Die bretonischen Wallfahrten werden Pardons genannt. In einigen Kirchen sind sie schon seit tausend Jahren Brauch und Ausdruck der tiefen Frömmigkeit des Volkes. Die Gründe für die Teilnahme an einem Pardon können verschieden sein: mal gilt es, ein Gelübde zu erfüllen, mal seine Sünden vergeben zu bekommen, mal einem Heiligen ein besonderes Anliegen vorzutragen. Bis zum 16. Jahrhundert war esBrauch, mindestens einmal im Leben an einer Wallfahrt zu den sieben Kathedralen der Bretagne (Saint-Brieuc, Saint-Malo, Dol-de-Bretagne, Vannes, Quimper, Saint-Pol-de-Léon und Tréguier) teilzunehmen. Dieser „Tro Breiz“  (bret.: Tour durch die Bretagne) zog im 14. Jahrhundert bis zu 40.000 Menschen auf die Straßen, die annähernd 700km zurücklegen mussten, bis sie alle Kathedralen besucht hatten. Wenn sie dies nicht zu Lebzeiten schafften, wurde die Strecke notfalls im Sarg zurückgelegt.

1994 wurde die Wallfahrt Tro Breiz unter anderen Rahmenbedingungen neu belebt. Jedes Jahr im August wird reihum die Strecke zu einem der oben genannten Orte inerhalb einer Woche zurückgelegt. So benötigt man nun für die komplette Wallfahrt 7 Jahre.

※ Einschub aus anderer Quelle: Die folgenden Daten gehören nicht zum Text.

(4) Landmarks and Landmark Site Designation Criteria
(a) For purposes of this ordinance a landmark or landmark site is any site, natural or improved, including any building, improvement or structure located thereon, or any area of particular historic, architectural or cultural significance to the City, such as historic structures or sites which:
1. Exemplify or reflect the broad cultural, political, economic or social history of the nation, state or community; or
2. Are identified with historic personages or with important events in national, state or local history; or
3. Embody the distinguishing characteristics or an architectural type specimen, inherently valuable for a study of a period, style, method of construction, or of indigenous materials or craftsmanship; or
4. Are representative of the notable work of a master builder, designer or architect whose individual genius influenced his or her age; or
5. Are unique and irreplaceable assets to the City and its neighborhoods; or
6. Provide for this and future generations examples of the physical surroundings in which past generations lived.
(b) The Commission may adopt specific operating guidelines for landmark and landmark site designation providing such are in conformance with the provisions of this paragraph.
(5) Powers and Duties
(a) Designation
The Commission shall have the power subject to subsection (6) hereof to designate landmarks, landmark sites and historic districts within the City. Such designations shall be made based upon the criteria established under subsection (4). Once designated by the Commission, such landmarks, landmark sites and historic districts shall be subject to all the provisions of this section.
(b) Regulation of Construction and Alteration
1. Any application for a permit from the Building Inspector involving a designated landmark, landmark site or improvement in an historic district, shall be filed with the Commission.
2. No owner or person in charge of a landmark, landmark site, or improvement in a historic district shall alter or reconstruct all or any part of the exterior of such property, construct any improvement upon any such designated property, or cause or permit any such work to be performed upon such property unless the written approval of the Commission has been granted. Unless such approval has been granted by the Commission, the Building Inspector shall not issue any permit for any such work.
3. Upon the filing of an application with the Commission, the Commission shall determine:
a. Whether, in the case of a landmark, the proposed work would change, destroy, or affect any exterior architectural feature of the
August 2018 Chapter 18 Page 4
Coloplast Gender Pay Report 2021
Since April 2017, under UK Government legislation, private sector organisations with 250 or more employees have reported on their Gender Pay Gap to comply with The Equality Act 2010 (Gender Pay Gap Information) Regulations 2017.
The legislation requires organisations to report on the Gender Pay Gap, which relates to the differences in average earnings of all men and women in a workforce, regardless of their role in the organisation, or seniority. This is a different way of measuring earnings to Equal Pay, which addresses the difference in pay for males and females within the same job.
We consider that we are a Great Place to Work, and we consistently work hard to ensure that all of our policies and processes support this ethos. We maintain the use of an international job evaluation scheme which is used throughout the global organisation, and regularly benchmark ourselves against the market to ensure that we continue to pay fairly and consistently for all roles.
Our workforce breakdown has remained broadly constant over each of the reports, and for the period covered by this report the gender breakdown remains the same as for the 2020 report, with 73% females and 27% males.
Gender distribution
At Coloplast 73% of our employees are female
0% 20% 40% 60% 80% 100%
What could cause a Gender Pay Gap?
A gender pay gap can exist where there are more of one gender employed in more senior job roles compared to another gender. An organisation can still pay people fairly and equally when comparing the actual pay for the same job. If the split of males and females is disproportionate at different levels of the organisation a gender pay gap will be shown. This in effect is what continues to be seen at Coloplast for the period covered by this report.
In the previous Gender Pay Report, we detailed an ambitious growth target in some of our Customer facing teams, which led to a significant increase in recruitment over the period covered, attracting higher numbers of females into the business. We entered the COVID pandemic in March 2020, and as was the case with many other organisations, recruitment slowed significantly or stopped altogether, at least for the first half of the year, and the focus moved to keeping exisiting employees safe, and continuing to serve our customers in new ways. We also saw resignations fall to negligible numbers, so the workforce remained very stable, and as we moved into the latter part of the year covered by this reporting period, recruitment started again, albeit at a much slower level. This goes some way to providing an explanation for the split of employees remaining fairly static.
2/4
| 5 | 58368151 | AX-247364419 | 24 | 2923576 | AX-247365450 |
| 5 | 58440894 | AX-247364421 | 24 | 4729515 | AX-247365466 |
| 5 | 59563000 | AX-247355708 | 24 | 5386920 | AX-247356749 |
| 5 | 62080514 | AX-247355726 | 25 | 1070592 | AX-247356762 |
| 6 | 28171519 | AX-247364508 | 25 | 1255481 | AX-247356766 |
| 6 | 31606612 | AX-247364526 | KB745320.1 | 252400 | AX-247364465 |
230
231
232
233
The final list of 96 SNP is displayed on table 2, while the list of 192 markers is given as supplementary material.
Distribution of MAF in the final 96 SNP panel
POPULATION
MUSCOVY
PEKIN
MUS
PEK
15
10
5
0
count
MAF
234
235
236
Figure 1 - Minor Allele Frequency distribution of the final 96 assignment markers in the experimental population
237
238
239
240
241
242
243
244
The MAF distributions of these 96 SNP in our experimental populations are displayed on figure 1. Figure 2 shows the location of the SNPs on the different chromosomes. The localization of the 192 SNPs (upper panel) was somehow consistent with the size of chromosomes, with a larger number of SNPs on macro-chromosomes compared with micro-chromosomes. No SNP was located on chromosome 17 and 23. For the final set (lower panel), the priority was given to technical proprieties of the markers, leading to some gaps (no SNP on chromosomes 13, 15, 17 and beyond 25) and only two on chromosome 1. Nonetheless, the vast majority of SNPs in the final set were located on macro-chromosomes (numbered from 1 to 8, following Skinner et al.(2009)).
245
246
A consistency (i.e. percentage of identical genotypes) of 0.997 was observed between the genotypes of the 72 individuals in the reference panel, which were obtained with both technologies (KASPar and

Eindrucksvoll sind die großen Pardons, bei den kleineren spürt man aber oft mehr Frömmigkeit. Man sollte versuchen, einen Pardon mitzuerleben, denn dort bekommt man die seltene Gelegenheit, die schönen Trachten der Bretonen zu sehen.

Die Heiligen

Obwohl die Bretagne das Land der Zauberer, Geister, Feen, Dämonen und Dämoninnen ist, ist sie zugleich die Region Frankreichs mit den meisten Heiligen. Man kennt Hunderte von Heiligen in der Bretagne und ihre Holzstatuen zieren Kirchen und Kapellen. Aber nur wenige von ihnen wurden wirklich in Rom heiliggesprochen, sondern wurden nur von den Bischöfen anerkannt. Einige sind außer in dem Dorf, in dem sie verehrt werden, gar nicht bekannt.
Unter den keltischen Britonen, die im 5. Jahrhundert in der Bretagne landeten, waren auch einige Priester, die die Schutzpatrone der sieben ältesten Bischofstädte wurden: St-Malo (hl. Maklovius), St.- Brieuc (hl. Briocus), St.-Pol-de-Léon (hl. Paul Leonensis), Dol (hl. Samson), Tréguier (hl. Tugdualus), Quimper (hl. Corentinus), Vannes (hl. Paternus). Auch viele andere Ortsnamen gehen auf Heilige zurück (vgl. Sprache).